Two questions, are there any special wattage requirements for the 30 ohm R's shown going to the 5AR4 on the schematic? What is the typical current draw on the bias voltage? (-66V)

thanks
 
I'm using the Antek 1T-300, and using the two 6.3v windings in series as a 'boost' winding to get about 315v. PSUD tells me I'll get about 385Vdc with sand diodes.  You should be able to tune in with that beautiful power trans somehow.  If you use a nice mongo choke as the second element in your filter, you can use the 385v winding and adjust the voltage with the cap before the choke (the first filter element).

I prophesy that once you have heard zero NFB triode sound, UL and pentode ain't gonna send you.  With your nice mongo iron, maybe a better call would be to adjust the circuit values (both signal and power) and use 6550s as outputs.  That's another very linear device.  The 6GK5s will drive them too.

Aloha,

Poinz
 
The very simple and good

Hi Jay ,

My suggestion is the DYNACO Mark III , that uses the inexpensive
and easy to find 6AN8 ( triode / pentode ) .

The pentode works as a voltage amplifier , direct coupled to the
triode , that works as a concertina phase inverter , driving a
pair of EL34 PP @ 4300 ohms plate to plate .
The nominal power is 35 Watts ,

A very simple design , with excellent results.

Regards ,

Carlos
 
Poindexter said:
I'm using the Antek 1T-300, and using the two 6.3v windings in series as a 'boost' winding to get about 315v.
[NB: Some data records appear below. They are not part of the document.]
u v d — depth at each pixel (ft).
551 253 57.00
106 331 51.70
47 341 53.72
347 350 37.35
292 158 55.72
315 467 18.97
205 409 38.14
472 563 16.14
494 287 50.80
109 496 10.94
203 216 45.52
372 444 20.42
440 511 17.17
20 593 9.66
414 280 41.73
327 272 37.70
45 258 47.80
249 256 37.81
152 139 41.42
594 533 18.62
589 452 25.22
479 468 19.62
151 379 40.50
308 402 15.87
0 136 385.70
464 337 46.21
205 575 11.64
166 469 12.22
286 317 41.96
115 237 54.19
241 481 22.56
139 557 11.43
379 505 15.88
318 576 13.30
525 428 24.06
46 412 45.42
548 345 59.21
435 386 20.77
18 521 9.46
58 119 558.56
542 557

PSUD tells me I'll get about 385Vdc with sand diodes.  You should be able to tune in with that beautiful power trans somehow.  If you use a nice mongo choke as the second element in your filter, you can use the 385v winding and adjust the voltage with the cap before the choke (the first filter element).

I prophesy that once you have heard zero NFB triode sound, UL and pentode ain't gonna send you.  With your nice mongo iron, maybe a better call would be to adjust the circuit values (both signal and power) and use 6550s as outputs.  That's another very linear device.  The 6GK5s will drive them too.

Aloha,

Poinz


Poinz: I am planning on a CLC and adjusting the first C to dial in the B+. I have done some PSUD modeling; the thing I find tricky is to get both the 390 and 320 voltages correct, since I'm still a newbie.

I have some 6550's and would be interested in the mods req'd to pop them in the circuit; I'm assuming that the changes would be minimal. What's the estimated power output with trioded 6550's?